BRIEF: Copy the data from the line containing "Auf zu unseren" through the end of the data, substituting "Vorarlberg" for each "Allgäu" and leaving everything else unchanged.

== INFORMATION SUPPLIED ==

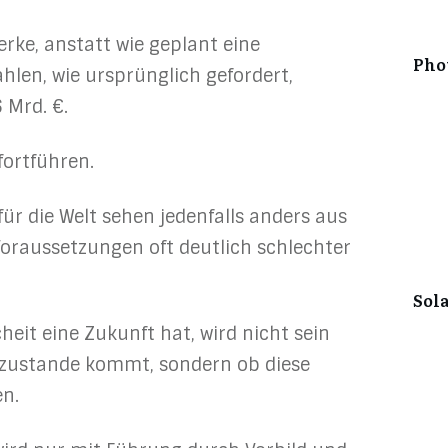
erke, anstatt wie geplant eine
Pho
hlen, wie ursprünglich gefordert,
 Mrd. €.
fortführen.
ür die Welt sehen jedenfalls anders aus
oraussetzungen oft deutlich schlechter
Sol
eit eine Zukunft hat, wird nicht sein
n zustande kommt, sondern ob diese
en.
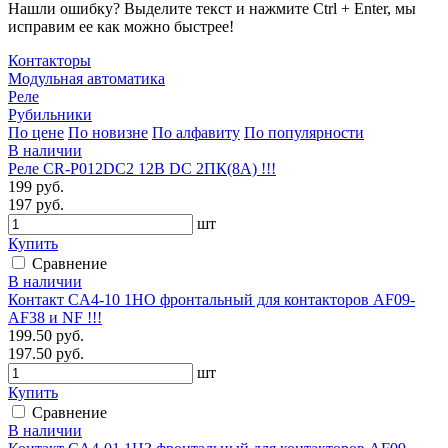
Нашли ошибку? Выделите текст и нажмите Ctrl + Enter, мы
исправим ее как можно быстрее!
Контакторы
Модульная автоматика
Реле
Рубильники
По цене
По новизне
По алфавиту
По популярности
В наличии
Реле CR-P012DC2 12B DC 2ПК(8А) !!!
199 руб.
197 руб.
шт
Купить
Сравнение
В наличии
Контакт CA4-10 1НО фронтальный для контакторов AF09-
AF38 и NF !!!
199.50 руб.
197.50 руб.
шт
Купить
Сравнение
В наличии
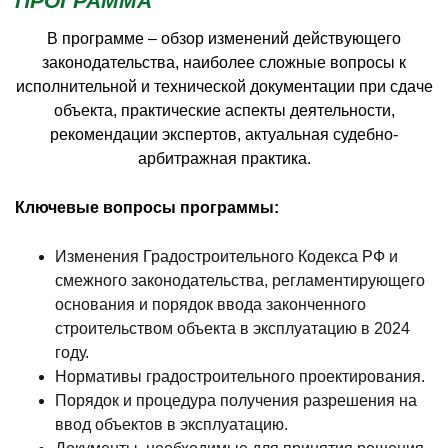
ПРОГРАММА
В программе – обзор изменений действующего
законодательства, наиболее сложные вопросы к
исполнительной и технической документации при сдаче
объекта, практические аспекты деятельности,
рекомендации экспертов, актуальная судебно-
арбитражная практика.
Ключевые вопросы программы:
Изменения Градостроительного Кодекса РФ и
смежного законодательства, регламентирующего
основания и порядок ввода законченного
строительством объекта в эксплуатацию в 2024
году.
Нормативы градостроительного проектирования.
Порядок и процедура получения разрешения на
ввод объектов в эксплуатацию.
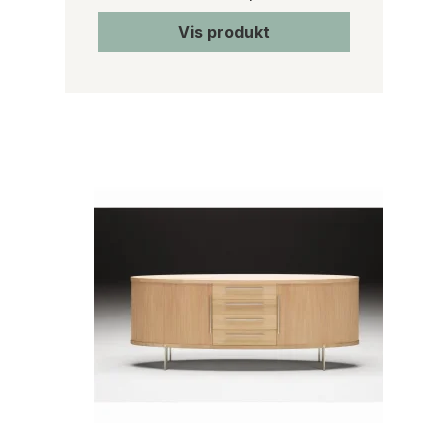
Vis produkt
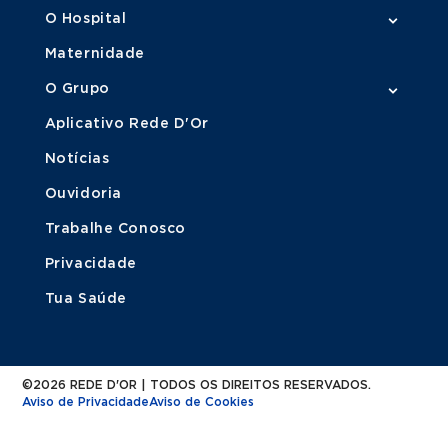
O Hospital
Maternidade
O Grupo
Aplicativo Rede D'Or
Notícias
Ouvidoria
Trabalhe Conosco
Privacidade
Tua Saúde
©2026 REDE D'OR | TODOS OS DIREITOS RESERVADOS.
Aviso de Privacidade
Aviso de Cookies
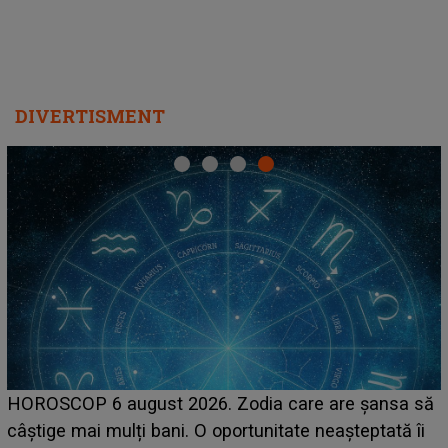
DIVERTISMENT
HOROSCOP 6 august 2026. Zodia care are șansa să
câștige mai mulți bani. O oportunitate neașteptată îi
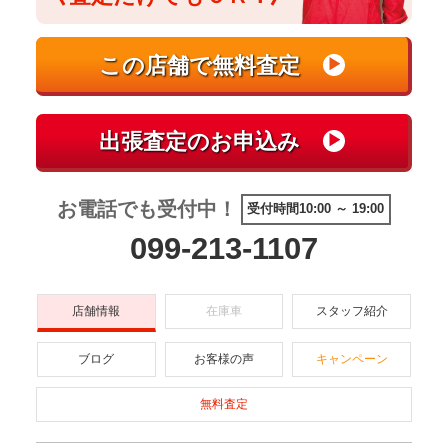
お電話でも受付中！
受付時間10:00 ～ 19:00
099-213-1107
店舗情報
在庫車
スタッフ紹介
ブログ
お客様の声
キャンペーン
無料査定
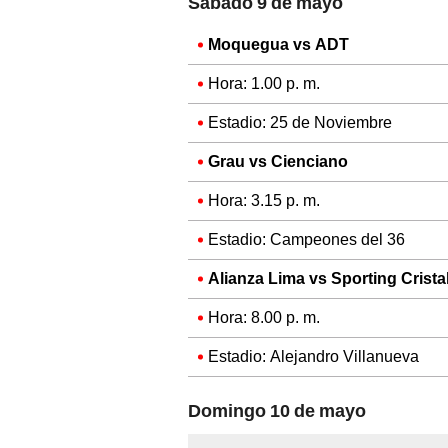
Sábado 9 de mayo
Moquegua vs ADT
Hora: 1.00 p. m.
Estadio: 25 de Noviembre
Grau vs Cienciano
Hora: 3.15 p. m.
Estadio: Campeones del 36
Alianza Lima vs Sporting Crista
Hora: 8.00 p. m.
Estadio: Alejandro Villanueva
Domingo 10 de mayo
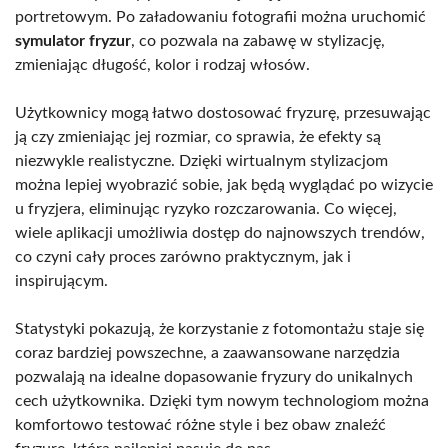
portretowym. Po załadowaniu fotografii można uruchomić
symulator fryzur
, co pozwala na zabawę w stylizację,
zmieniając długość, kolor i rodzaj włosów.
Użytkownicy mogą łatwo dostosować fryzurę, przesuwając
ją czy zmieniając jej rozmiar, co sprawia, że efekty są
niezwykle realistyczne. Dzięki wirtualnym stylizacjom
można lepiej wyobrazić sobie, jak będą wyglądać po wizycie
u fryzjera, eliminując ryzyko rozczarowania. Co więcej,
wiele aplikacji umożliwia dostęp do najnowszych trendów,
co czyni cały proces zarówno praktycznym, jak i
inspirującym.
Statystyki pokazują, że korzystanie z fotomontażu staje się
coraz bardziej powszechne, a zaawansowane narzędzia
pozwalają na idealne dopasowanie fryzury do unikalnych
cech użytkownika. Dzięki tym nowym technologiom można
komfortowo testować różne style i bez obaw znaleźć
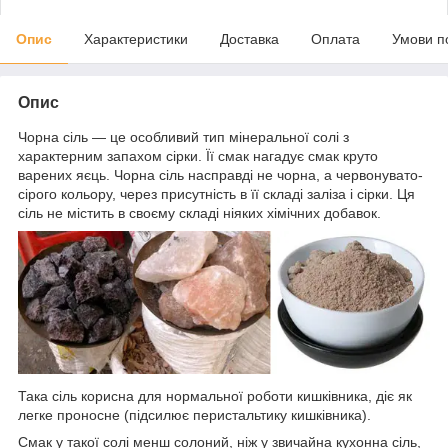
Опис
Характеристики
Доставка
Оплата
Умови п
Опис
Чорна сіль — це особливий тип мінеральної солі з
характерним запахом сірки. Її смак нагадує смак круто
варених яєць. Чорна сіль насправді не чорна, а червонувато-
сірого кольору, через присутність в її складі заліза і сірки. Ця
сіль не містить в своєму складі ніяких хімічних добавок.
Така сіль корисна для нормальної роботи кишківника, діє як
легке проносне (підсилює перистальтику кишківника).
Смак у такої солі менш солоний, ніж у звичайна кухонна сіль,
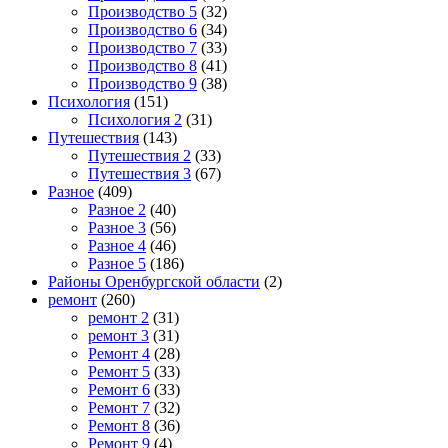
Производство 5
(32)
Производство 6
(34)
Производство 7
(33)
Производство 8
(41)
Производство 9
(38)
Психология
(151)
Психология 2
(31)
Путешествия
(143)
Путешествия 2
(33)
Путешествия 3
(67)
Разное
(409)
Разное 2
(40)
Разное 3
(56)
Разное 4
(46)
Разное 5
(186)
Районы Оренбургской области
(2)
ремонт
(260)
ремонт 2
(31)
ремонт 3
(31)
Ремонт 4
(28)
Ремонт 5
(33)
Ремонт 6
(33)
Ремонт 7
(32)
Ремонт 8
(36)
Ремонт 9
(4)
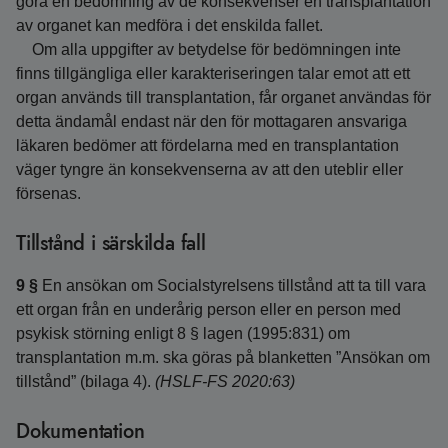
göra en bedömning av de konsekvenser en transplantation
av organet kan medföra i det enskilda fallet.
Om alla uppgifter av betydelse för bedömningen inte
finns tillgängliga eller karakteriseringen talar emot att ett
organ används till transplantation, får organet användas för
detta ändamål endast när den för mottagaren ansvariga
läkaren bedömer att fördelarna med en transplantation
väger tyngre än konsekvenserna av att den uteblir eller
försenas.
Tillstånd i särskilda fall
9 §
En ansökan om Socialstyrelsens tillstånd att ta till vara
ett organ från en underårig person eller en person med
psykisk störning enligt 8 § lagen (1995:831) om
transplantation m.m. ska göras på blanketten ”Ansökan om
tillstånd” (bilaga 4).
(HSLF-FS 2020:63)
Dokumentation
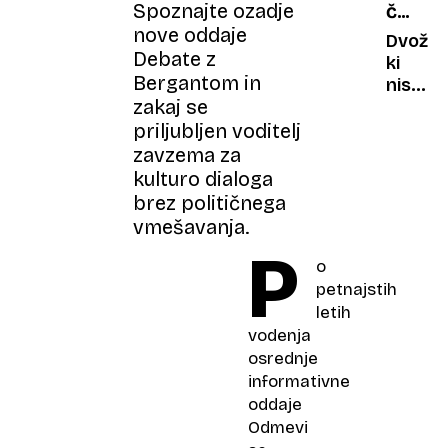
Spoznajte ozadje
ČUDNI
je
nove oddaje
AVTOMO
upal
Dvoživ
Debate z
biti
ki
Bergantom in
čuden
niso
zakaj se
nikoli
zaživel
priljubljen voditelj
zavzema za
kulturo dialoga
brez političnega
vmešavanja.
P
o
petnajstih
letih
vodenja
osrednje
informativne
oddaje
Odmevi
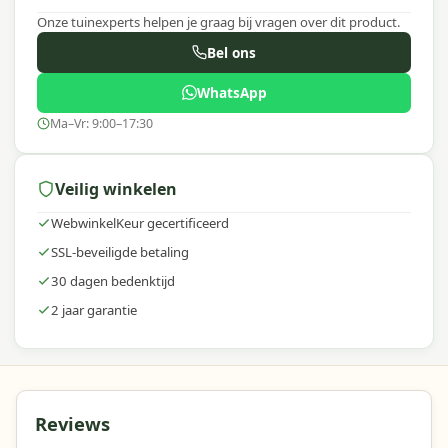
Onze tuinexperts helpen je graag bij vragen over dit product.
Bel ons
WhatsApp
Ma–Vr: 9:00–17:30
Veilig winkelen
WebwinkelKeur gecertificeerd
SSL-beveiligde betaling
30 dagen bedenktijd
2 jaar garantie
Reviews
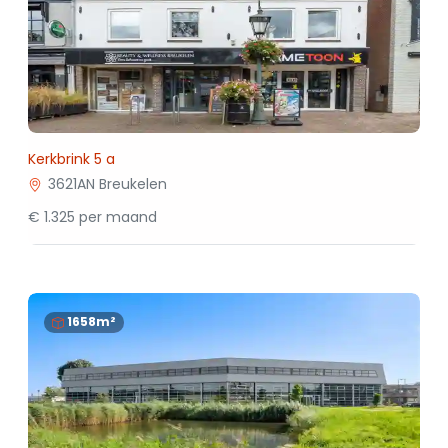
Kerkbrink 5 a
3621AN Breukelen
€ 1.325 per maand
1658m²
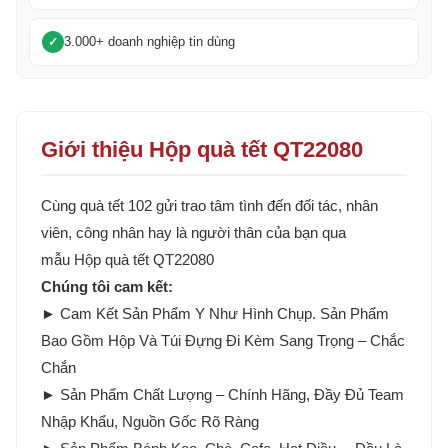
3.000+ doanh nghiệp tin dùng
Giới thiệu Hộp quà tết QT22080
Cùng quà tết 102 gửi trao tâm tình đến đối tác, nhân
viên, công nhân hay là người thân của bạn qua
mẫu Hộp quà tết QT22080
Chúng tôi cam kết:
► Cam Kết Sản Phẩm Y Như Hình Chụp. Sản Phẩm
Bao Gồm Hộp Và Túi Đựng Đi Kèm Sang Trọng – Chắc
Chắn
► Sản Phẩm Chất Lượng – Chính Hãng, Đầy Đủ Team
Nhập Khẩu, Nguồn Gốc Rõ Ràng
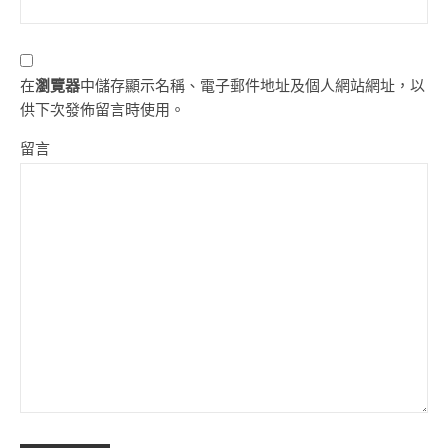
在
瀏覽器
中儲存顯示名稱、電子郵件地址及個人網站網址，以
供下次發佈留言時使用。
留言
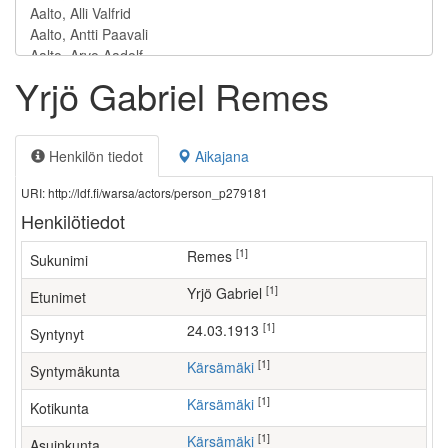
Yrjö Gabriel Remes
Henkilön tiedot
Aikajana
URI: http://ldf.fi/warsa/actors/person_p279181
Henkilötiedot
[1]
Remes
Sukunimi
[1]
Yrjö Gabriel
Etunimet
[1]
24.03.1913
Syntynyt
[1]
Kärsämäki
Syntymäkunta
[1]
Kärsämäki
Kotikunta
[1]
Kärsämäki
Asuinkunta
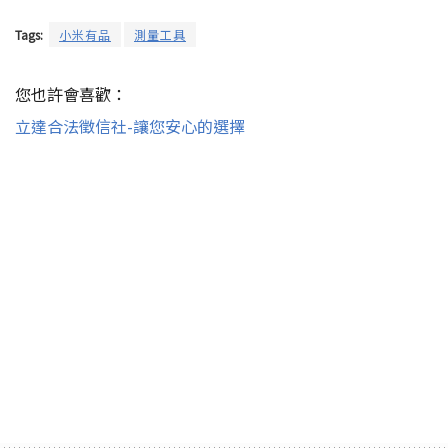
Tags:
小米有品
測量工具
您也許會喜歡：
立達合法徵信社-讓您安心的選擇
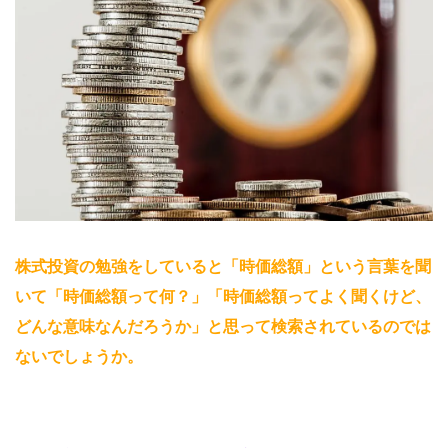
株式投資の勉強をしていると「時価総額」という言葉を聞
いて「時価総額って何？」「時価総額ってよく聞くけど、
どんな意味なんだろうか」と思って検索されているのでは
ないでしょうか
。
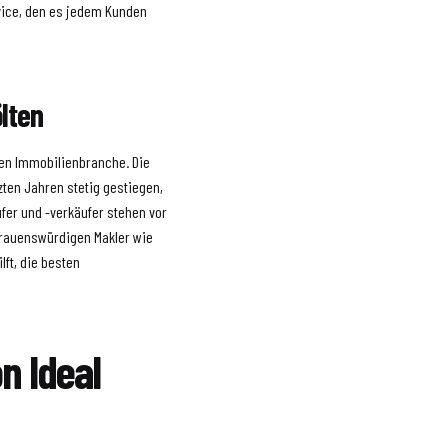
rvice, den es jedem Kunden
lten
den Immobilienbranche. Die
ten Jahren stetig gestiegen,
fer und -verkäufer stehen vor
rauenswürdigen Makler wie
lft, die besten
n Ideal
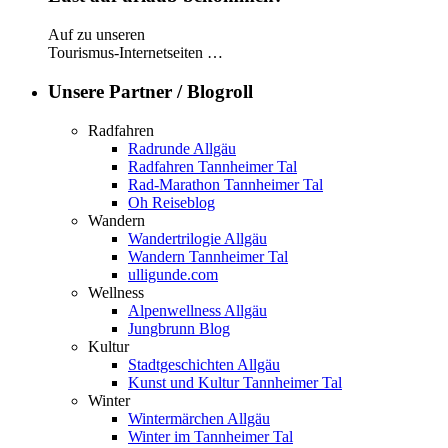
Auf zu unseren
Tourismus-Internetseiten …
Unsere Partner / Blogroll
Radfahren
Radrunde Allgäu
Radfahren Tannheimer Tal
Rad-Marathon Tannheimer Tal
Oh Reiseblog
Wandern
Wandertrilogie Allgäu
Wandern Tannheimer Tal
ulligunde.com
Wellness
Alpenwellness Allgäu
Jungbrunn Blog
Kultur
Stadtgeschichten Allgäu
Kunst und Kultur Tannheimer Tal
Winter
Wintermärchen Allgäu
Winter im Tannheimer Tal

===

EXERCISE RESPONSE:
Auf zu unseren
Tourismus-Internetseiten …
Unsere Partner / Blogroll
Radfahren
Radrunde Vorarlberg
Radfahren Tannheimer Tal
Rad-Marathon Tannheimer Tal
Oh Reiseblog
Wandern
Wandertrilogie Vorarlberg
Wandern Tannheimer Tal
ulligunde.com
Wellness
Alpenwellness Vorarlberg
Jungbrunn Blog
Kultur
Stadtgeschichten Vorarlberg
Kunst und Kultur Tannheimer Tal
Winter
Wintermärchen Vorarlberg
Winter im Tannheimer Tal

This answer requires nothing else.